MacroHFT: Memory Augmented Context-aware Reinforcement Learning On High Frequency Trading

High-frequency trading (HFT) that executes algorithmic trading in short time scales, has recently occupied the majority of cryptocurrency market. Besides traditional quantitative trading methods, reinforcement learning (RL) has become another appealing approach for HFT due to its terrific ability of handling high-dimensional financial data and solving sophisticated sequential decision-making problems, \emph{e.g.,} hierarchical reinforcement learning (HRL) has shown its promising performance on second-level HFT by training a router to select only one sub-agent from the agent pool to execute the current transaction. However, existing RL methods for HFT still have some defects: 1) standard RL-based trading agents suffer from the overfitting issue, preventing them from making effective policy adjustments based on financial context; 2) due to the rapid changes in market conditions, investment decisions made by an individual agent are usually one-sided and highly biased, which might lead to significant loss in extreme markets.
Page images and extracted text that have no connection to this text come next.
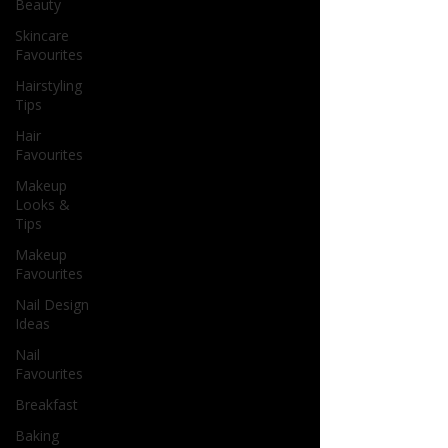
Beauty
Skincare
Favourites
Hairstyling
Tips
Hair
Favourites
Makeup
Looks &
Tips
Makeup
Favourites
Nail Design
Ideas
Nail
Favourites
Breakfast
Baking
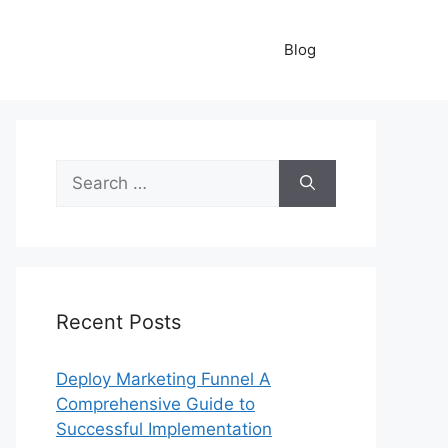
Blog
Search
for:
Recent Posts
Deploy Marketing Funnel A
Comprehensive Guide to
Successful Implementation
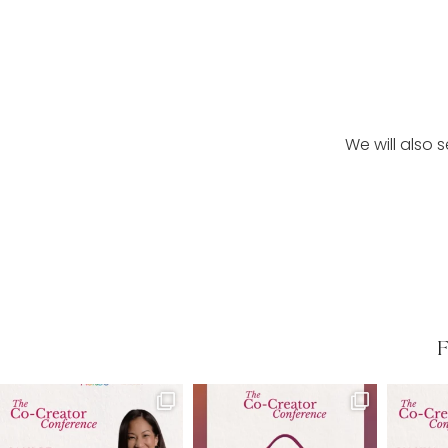
We will also 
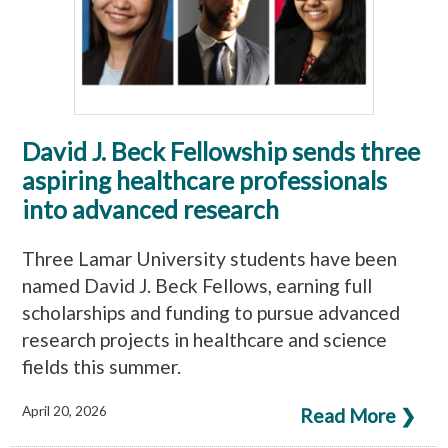
David J. Beck Fellowship sends three
aspiring healthcare professionals
into advanced research
Three Lamar University students have been
named David J. Beck Fellows, earning full
scholarships and funding to pursue advanced
research projects in healthcare and science
fields this summer.
April 20, 2026
Read More ❯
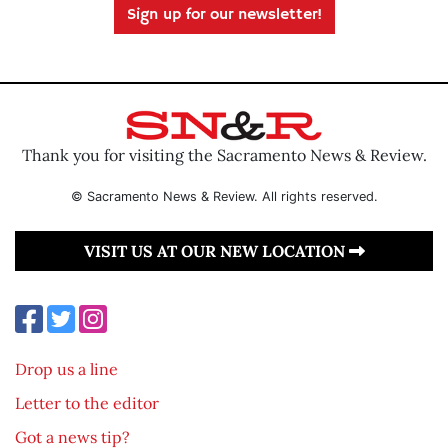
Sign up for our newsletter!
Thank you for visiting the Sacramento News & Review.
© Sacramento News & Review. All rights reserved.
VISIT US AT OUR NEW LOCATION
Drop us a line
Letter to the editor
Got a news tip?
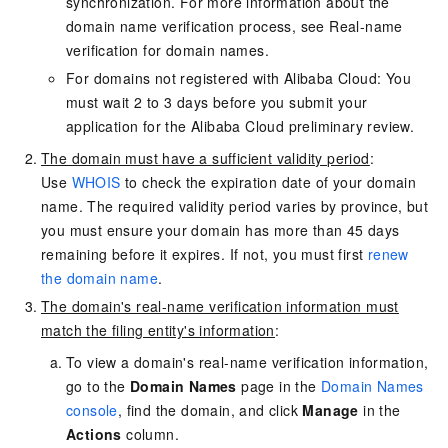
synchronization. For more information about the
domain name verification process, see
Real-name
verification for domain names
.
For domains not registered with Alibaba Cloud: You
must wait 2 to 3 days before you submit your
application for the Alibaba Cloud preliminary review.
The domain must have a sufficient validity period
:
Use
WHOIS
to check the expiration date of your domain
name. The required validity period varies by province, but
you must ensure your domain has more than 45 days
remaining before it expires. If not, you must first
renew
the domain name
.
The domain's real-name verification information must
match the filing entity's information
:
To view a domain's real-name verification information,
go to the
Domain Names
page in the
Domain Names
console
, find the domain, and click
Manage
in the
Actions
column.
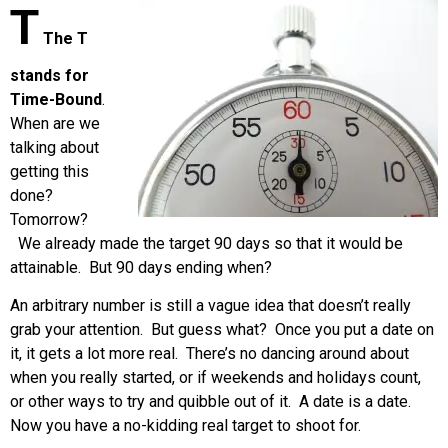
T
The T
stands for
Time-Bound
.
When are we
talking about
getting this
done?
Tomorrow?
We already made the target 90 days so that it would be
attainable. But 90 days ending when?
An arbitrary number is still a vague idea that doesn’t really
grab your attention. But guess what? Once you put a date on
it, it gets a lot more real. There’s no dancing around about
when you really started, or if weekends and holidays count,
or other ways to try and quibble out of it. A date is a date.
Now you have a no-kidding real target to shoot for.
To tackle these problems, we propose a novel Memory Augmented Context-aware Reinforcement learning method On HFT, \emph{a.k.a.} MacroHFT, which consists of two training phases: 1) we first train multiple types of sub-agents with the market data decomposed according to various financial indicators, specifically market trend and volatility, where each agent owns a conditional adapter to adjust its trading policy according to market conditions; 2) then we train a hyper-agent to mix the decisions from these sub-agents and output a consistently profitable meta-policy to handle rapid market fluctuations, equipped with a memory mechanism to enhance the capability of decision-making. Extensive experiments on various cryptocurrency markets demonstrate that MacroHFT can achieve state-of-the-art performance on minute-level trading tasks.

翻译：高频交易（HFT）在极短时间尺度上执行算法交易，近年来已占据加密货币市场的主要份额。除传统的量化交易方法外，强化学习（RL）因其处理高维金融数据和解决复杂序列决策问题的卓越能力，已成为HFT领域另一具有吸引力的方法。例如，分层强化学习（HRL）通过训练路由从代理池中仅选择一个子代理执行当前交易，已在秒级HFT中展现出良好性能。然而，现有面向HFT的RL方法仍存在缺陷：1）基于标准RL的交易代理存在过拟合问题，难以根据金融上下文进行有效的策略调整；2）由于市场条件快速变化，单个代理作出的投资决策通常具有片面性和高度偏差，在极端市场中可能导致重大损失。为解决这些问题，我们提出一种新颖的面向高频交易的内存增强型上下文感知强化学习方法（简称MacroHFT），该方法包含两个训练阶段：1）首先根据市场趋势和波动性等多种金融指标分解市场数据，训练多种类型的子代理，每个代理配备条件适配器以根据市场状况调整其交易策略；2）随后训练一个超代理，用于混合这些子代理的决策并输出具有持续盈利能力的元策略以应对快速市场波动，同时配备记忆机制以增强决策能力。在多种加密货币市场上的大量实验表明，MacroHFT能在分钟级交易任务上取得最先进的性能。